クエストの帰り、オレたちは偶然見つけた草原で休憩を取る事にした。
みんな疲れているのか、食事を終えると、その場に寝そべり昼寝を始めた。
「クレイも休んだら?わたしが起きてるし」
後片付けをしながらパステルが言う。
「ああ、そうさせてもらうよ」
オレは軽く頷き、トラップたちを見習って、その場に寝そべった。
視線の先には、どこまでも続く青空が広がっていた。
蒼く澄んだ空。風に流れる白い雲。

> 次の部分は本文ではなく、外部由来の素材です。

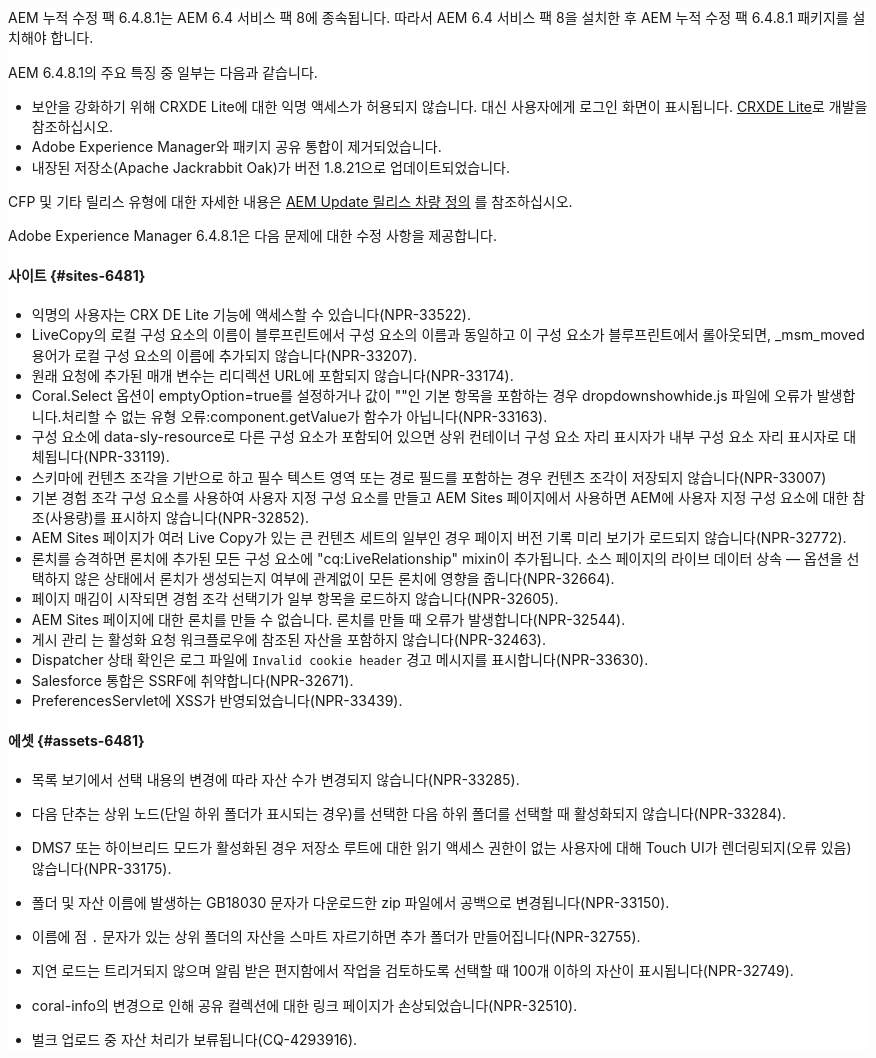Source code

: AEM 누적 수정 팩 6.4.8.1는 AEM 6.4 서비스 팩 8에 종속됩니다. 따라서 AEM 6.4 서비스 팩 8을 설치한 후 AEM 누적 수정 팩 6.4.8.1 패키지를 설치해야 합니다.

AEM 6.4.8.1의 주요 특징 중 일부는 다음과 같습니다.

* 보안을 강화하기 위해 CRXDE Lite에 대한 익명 액세스가 허용되지 않습니다. 대신 사용자에게 로그인 화면이 표시됩니다. [CRXDE Lite](/help/sites-developing/developing-with-crxde-lite.md)로 개발을 참조하십시오.
* Adobe Experience Manager와 패키지 공유 통합이 제거되었습니다.
* 내장된 저장소(Apache Jackrabbit Oak)가 버전 1.8.21으로 업데이트되었습니다.

CFP 및 기타 릴리스 유형에 대한 자세한 내용은 [AEM Update 릴리스 차량 정의](https://docs.adobe.com/content/help/en/experience-manager-65/deploying/deploying/update-release-vehicle-definitions.html) 를 참조하십시오.

Adobe Experience Manager 6.4.8.1은 다음 문제에 대한 수정 사항을 제공합니다.

#### 사이트 {#sites-6481}

* 익명의 사용자는 CRX DE Lite 기능에 액세스할 수 있습니다(NPR-33522).
* LiveCopy의 로컬 구성 요소의 이름이 블루프린트에서 구성 요소의 이름과 동일하고 이 구성 요소가 블루프린트에서 롤아웃되면, _msm_moved 용어가 로컬 구성 요소의 이름에 추가되지 않습니다(NPR-33207).
* 원래 요청에 추가된 매개 변수는 리디렉션 URL에 포함되지 않습니다(NPR-33174).
* Coral.Select 옵션이 emptyOption=true를 설정하거나 값이 &quot;&quot;인 기본 항목을 포함하는 경우 dropdownshowhide.js 파일에 오류가 발생합니다.처리할 수 없는 유형 오류:component.getValue가 함수가 아닙니다(NPR-33163).
* 구성 요소에 data-sly-resource로 다른 구성 요소가 포함되어 있으면 상위 컨테이너 구성 요소 자리 표시자가 내부 구성 요소 자리 표시자로 대체됩니다(NPR-33119).
* 스키마에 컨텐츠 조각을 기반으로 하고 필수 텍스트 영역 또는 경로 필드를 포함하는 경우 컨텐츠 조각이 저장되지 않습니다(NPR-33007)
* 기본 경험 조각 구성 요소를 사용하여 사용자 지정 구성 요소를 만들고 AEM Sites 페이지에서 사용하면 AEM에 사용자 지정 구성 요소에 대한 참조(사용량)를 표시하지 않습니다(NPR-32852).
* AEM Sites 페이지가 여러 Live Copy가 있는 큰 컨텐츠 세트의 일부인 경우 페이지 버전 기록 미리 보기가 로드되지 않습니다(NPR-32772).
* 론치를 승격하면 론치에 추가된 모든 구성 요소에 &quot;cq:LiveRelationship&quot; mixin이 추가됩니다. 소스 페이지의 라이브 데이터 상속 — 옵션을 선택하지 않은 상태에서 론치가 생성되는지 여부에 관계없이 모든 론치에 영향을 줍니다(NPR-32664).
* 페이지 매김이 시작되면 경험 조각 선택기가 일부 항목을 로드하지 않습니다(NPR-32605).
* AEM Sites 페이지에 대한 론치를 만들 수 없습니다. 론치를 만들 때 오류가 발생합니다(NPR-32544).
* 게시 관리 는 활성화 요청 워크플로우에 참조된 자산을 포함하지 않습니다(NPR-32463).
* Dispatcher 상태 확인은 로그 파일에 `Invalid cookie header` 경고 메시지를 표시합니다(NPR-33630).
* Salesforce 통합은 SSRF에 취약합니다(NPR-32671).
* PreferencesServlet에 XSS가 반영되었습니다(NPR-33439).

#### 에셋 {#assets-6481}

* 목록 보기에서 선택 내용의 변경에 따라 자산 수가 변경되지 않습니다(NPR-33285).

* 다음 단추는 상위 노드(단일 하위 폴더가 표시되는 경우)를 선택한 다음 하위 폴더를 선택할 때 활성화되지 않습니다(NPR-33284).

* DMS7 또는 하이브리드 모드가 활성화된 경우 저장소 루트에 대한 읽기 액세스 권한이 없는 사용자에 대해 Touch UI가 렌더링되지(오류 있음) 않습니다(NPR-33175).

* 폴더 및 자산 이름에 발생하는 GB18030 문자가 다운로드한 zip 파일에서 공백으로 변경됩니다(NPR-33150).

* 이름에 점 `.` 문자가 있는 상위 폴더의 자산을 스마트 자르기하면 추가 폴더가 만들어집니다(NPR-32755).

* 지연 로드는 트리거되지 않으며 알림 받은 편지함에서 작업을 검토하도록 선택할 때 100개 이하의 자산이 표시됩니다(NPR-32749).

* coral-info의 변경으로 인해 공유 컬렉션에 대한 링크 페이지가 손상되었습니다(NPR-32510).

* 벌크 업로드 중 자산 처리가 보류됩니다(CQ-4293916).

優しく照り付ける太陽。
オレは眠るのも忘れ、その青いキャンバスを見つめていた。
「クレイ、どうしたの?」
不意に視界いっぱいにパステルの笑顔が飛びこんできた。
優しい眼差しでオレの顔を覗き込んでいる。
「ん……空を見てたんだ」
「空?」
パステルは顔を上げ、空を見上げた。
「綺麗な空だと思ってね」
「確かにそうだね……」
パステルはオレの横に腰を下ろし、その場に寝そべった。
しばらく2人で空を眺めていると、突然パステルが口を開いた。
「この空はクレイだね」
「え……?」
「青はクレイの色だもん」
そう言って、ニッコリと微笑む。
「……じゃあ、パステルは雲と太陽だね」
「どうして?」
「白はパステルの色だろ?それに、この髪の色が太陽の光みたいだ」
オレはパステルに向って手を伸ばし、その髪を撫でた。
「だったら、こうしていれば、あの青空になれるね」
パステルはオレの胸に顔を埋めた。
オレはそっと彼女の身体を抱きしめた。
君を連れて行くよ 悲しみの無い未来まで。